Most patients experience positive outcomes after flatfoot surgery, but the results depend on factors like the pre-surgery range of motion and the severity of the deformity.

  • Recovery Time:
    Patients with more severe flatfoot deformities may face longer recovery periods and are less likely to return to high-impact sports. In general, it takes about six months or longer for significant pain relief and healing to occur.

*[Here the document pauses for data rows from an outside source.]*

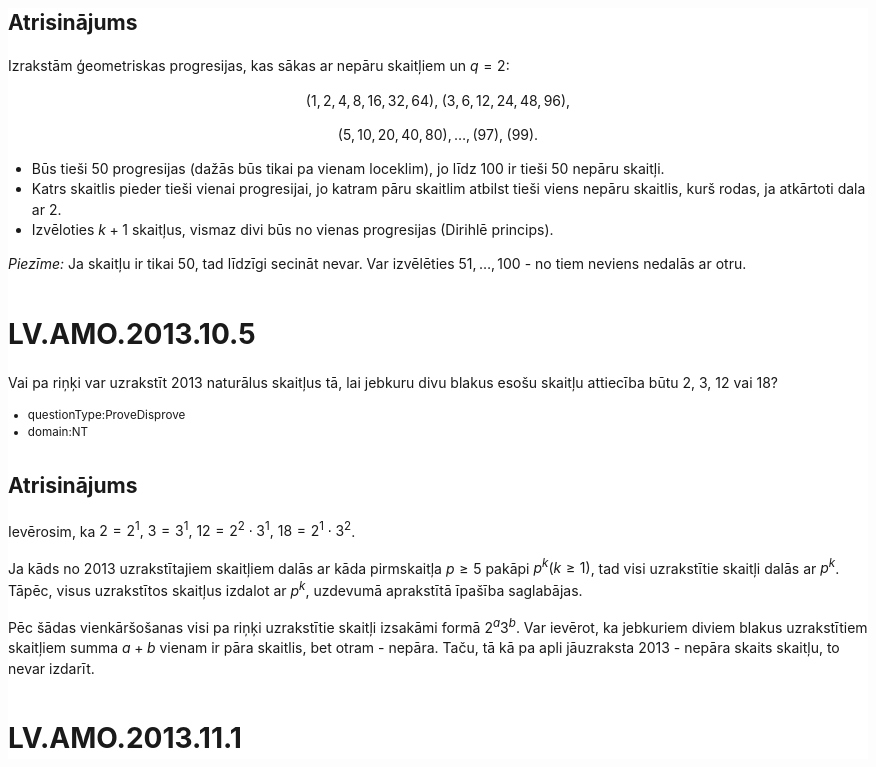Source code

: 


## Atrisinājums

Izrakstām ģeometriskas progresijas, kas sākas ar nepāru skaitļiem un $q=2$: 

$$(1,2,4,8,16,32,64),\;(3,6,12,24,48,96),$$

$$(5,10,20,40,80),\ldots,(97),\;(99).$$

* Būs tieši $50$ progresijas (dažās būs tikai pa vienam loceklim), jo līdz $100$ ir tieši $50$ nepāru skaitļi.
* Katrs skaitlis pieder tieši vienai progresijai, jo katram pāru skaitlim atbilst tieši viens nepāru 
skaitlis, kurš rodas, ja atkārtoti dala ar $2$. 
* Izvēloties $k+1$ skaitļus, vismaz divi būs no vienas progresijas (Dirihlē princips).


*Piezīme:*
Ja skaitļu ir tikai $50$, tad līdzīgi secināt nevar.
Var izvēlēties $51,\ldots,100$ - no tiem neviens nedalās ar otru.







# <lo-sample/> LV.AMO.2013.10.5

Vai pa riņķi var uzrakstīt $2013$ naturālus skaitļus tā, lai jebkuru divu 
blakus esošu skaitļu attiecība būtu $2,\ 3,\ 12$ vai $18$?

<small>

* questionType:ProveDisprove
* domain:NT

</small>

## Atrisinājums

Ievērosim, ka $2=2^{1},\ 3=3^{1},\ 12=2^{2} \cdot 3^{1},\ 18=2^{1} \cdot 3^{2}$.

Ja kāds no $2013$ uzrakstītajiem skaitļiem dalās ar kāda pirmskaitļa $p \geq 5$
pakāpi $p^{k}(k \geq 1)$, tad visi uzrakstītie skaitļi dalās ar $p^{k}$. Tāpēc,
visus uzrakstītos skaitļus izdalot ar $p^{k}$, uzdevumā aprakstītā īpašība 
saglabājas.

Pēc šādas vienkāršošanas visi pa riņķi uzrakstītie skaitļi izsakāmi formā 
$2^{a}3^{b}$. Var ievērot, ka jebkuriem diviem blakus uzrakstītiem skaitļiem 
summa $a+b$ vienam ir pāra skaitlis, bet otram - nepāra. Taču, tā kā pa apli 
jāuzraksta $2013$ - nepāra skaits skaitļu, to nevar izdarīt.



# <lo-sample/> LV.AMO.2013.11.1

  • Improving Surgical Outcomes:
    Following these recommendations can help ensure the best possible results:

    • Follow post-operative instructions: Avoid walking on the foot until your surgeon gives the go-ahead.
    • Minimize stress on the foot: Weight loss and avoiding high-impact activities can reduce strain on the foot.
    • Wear supportive footwear: Proper support can aid in maintaining surgical corrections.
    • Reduce risk factors: Quit smoking and manage conditions like diabetes to promote better healing.